Skillet Cheesy Chicken Pasta with Broccoli and Pancetta
Ingredients
1 tablespoon olive oil
4 strips Pancetta, chopped
2 chicken breasts, chopped into 1-inch pieces
Salt and pepper to taste
1 onion, finely chopped
4 cloves garlic, chopped
1/2 teaspoon Italian seasoning
1/4 teaspoon crushed red pepper flakes
8 ounces short pasta
1 2/3 cup chicken stock
2 3/4 cup water, divided
8 ounces broccoli florets, chopped into small pieces
1/2 cup evaporated milk
1 cup shredded sharp cheddar cheese
1/2 teaspoon salt
1/2 teaspoon black pepper
Directions
1. Add the olive oil to a Dutch oven and heat over medium heat. Add the Pancetta and cook, stirring frequently, until crisp.

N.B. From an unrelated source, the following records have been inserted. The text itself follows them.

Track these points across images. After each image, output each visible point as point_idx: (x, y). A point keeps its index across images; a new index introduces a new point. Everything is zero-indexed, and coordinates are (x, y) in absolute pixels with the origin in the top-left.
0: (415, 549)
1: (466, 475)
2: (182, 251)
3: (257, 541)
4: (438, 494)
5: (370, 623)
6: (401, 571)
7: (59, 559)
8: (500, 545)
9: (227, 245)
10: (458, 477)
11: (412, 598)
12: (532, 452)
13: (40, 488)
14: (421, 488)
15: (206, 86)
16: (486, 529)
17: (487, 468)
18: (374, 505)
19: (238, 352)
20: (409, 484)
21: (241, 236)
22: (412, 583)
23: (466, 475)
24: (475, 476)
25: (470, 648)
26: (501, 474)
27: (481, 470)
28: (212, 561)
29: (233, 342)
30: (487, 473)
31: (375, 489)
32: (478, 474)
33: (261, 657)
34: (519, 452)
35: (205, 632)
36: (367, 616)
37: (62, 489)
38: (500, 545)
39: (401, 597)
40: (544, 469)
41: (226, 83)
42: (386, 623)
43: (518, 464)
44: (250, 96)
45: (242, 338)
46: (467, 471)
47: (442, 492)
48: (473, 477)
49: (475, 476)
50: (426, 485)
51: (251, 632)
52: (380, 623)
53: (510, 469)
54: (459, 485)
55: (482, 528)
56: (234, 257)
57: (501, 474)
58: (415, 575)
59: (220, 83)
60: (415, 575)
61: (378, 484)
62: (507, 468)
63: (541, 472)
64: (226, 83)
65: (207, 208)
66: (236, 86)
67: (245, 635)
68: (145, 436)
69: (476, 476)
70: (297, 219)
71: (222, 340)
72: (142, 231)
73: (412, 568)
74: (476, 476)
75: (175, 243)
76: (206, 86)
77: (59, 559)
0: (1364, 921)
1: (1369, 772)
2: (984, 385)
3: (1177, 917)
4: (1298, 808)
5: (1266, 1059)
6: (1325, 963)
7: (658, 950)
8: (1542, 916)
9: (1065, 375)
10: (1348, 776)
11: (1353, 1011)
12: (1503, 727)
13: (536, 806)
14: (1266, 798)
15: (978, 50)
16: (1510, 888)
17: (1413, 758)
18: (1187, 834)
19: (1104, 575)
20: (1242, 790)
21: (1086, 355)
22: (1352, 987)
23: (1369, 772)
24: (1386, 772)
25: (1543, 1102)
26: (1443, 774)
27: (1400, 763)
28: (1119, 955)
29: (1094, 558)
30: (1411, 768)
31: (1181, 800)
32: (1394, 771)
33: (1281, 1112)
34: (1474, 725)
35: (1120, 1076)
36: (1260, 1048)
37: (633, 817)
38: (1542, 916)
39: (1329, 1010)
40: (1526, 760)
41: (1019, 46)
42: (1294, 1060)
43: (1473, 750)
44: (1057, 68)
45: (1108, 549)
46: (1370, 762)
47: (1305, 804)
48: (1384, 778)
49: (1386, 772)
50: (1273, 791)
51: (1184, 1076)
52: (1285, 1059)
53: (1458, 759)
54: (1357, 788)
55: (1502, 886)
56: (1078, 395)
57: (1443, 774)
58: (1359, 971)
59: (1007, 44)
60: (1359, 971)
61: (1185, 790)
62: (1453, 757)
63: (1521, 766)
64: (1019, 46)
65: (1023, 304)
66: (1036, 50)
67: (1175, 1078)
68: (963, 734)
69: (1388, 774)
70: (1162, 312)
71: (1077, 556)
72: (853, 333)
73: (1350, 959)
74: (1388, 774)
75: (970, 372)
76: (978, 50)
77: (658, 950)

Remove from pot with a slotted spoon and let drain on paper towels.
2. Season the chicken with salt and pepper to taste and add to the pot. Cook until browned; remove from the pot and set aside.
3. Add the onion to the pot (add more oil if needed). Cook until onions are translucent, then add the garlic and cook and stir for 30 seconds. Sprinkle with Italian seasoning and red pepper flakes.
4. Add the chicken stock to the pot, along with 2 cups of the water. Add the pasta and bring to a boil. Cook for 12 to 15 minutes until most of the liquid is absorbed by the pasta.
5. Add the broccoli and the remaining 3/4 cup of water to the pot. Reduce heat and simmer for 5 minutes, or until the broccoli is tender.
6. Add the chicken, half of the reserved Pancetta, the evaporated milk, and the cheddar cheese. Increase the heat to medium high and stir until the cheese melts and the sauce thickens, 5 to 10 minutes.
7. Add 1/2 teaspoon each salt and pepper, and more as needed to taste. The sauce will continue to thicken as it stands. Sprinkle each serving with the remaining Pancetta.